The funny part about all of this is how irrelevant and how dated BMI measurements are. I personally am 5 foot 8 (stupid mother gave me the short gene) and somewhere between 165 and 170 pounds. I go to the gym 4 or 5 times a week, play softball / bball / flag football something year round. I consider myself to be in good shape. Other than my alcohol intake and the occasional shitty dining on the weekend I eat healthy as well. Yet when you plug in my BMI, I am considered overweight.

So lets take a look at some athletes to see how they stack up and just how poorly their bodies are.

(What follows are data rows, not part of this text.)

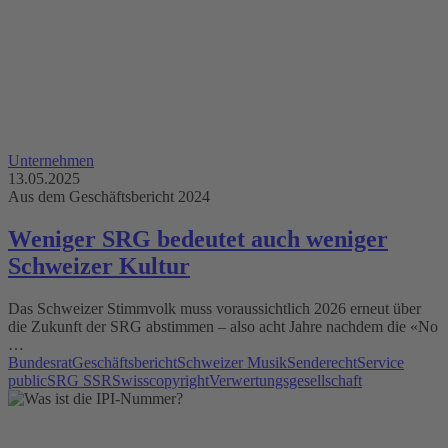
Unternehmen
13.05.2025
Aus dem Geschäftsbericht 2024
Weniger SRG bedeutet auch weniger
Schweizer Kultur
Das Schweizer Stimmvolk muss voraussichtlich 2026 erneut über
die Zukunft der SRG abstimmen – also acht Jahre nachdem die «No
…
Bundesrat
Geschäftsbericht
Schweizer Musik
Senderecht
Service
public
SRG SSR
Swisscopyright
Verwertungsgesellschaft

Lisa Leslie: 6'5, 170: 20.2 Normal
Tayshaun Prince: 6'9, 215: 23.0 Normal
Diana Taurasi: 6'0, 172: 23.3 Normal
Roger Federer: 6'1 177: 23.3 Normal
Tiger Woods: 6'1, 185: 24.4 Normal (I have a difficult time believing either of Tiger or Federer's listed weight)
Michael Jordan: 6'6 216: 25.0 Overweight
Kevin Garnett: 6'11, 253: 25.8 Overweight
Lebron James: 6'8, 240: 26.4 Overweight
Tom Brady: 6'4 225: 27.4 Overweight
David Eckstein: 5'7 177: 27.7 Overweight (That 177 might be a lie)
David Ortiz: 6'4, 230: 28.0 Overweight (That 230 might be a lie)
Alex Rodriguez: 6'3 225: 28.1 Overweight
John Daly: 5'11 220: 30.7 Obese (220 in his dreams)
Shaq: 7'1 325: 31.6 Obese
Glenn Dorsey: 6'3 303: 38.9 Obese

Ok, maybe John Daly is obese, but Lebron, Jordan, KG and Arod are all overweight? That's a pretty laughable measurement system right there.

Comments

Anonymous said…
The military still uses this. I went in to MEPS at 5'7" 166 and if I weighed 4 more pounds I was ineligible for military service. This is laughable; at the time I was running the two mile test consistently under 12 minutes, could squat 1.5x my body weight, bench 1.25x my body weight, and deadlift 2x my body weight.

Then after all the tests they told me that they wouldn't let me into an engineering unit but they would let me be a humvee gunner. No thanks, Uncle Sam.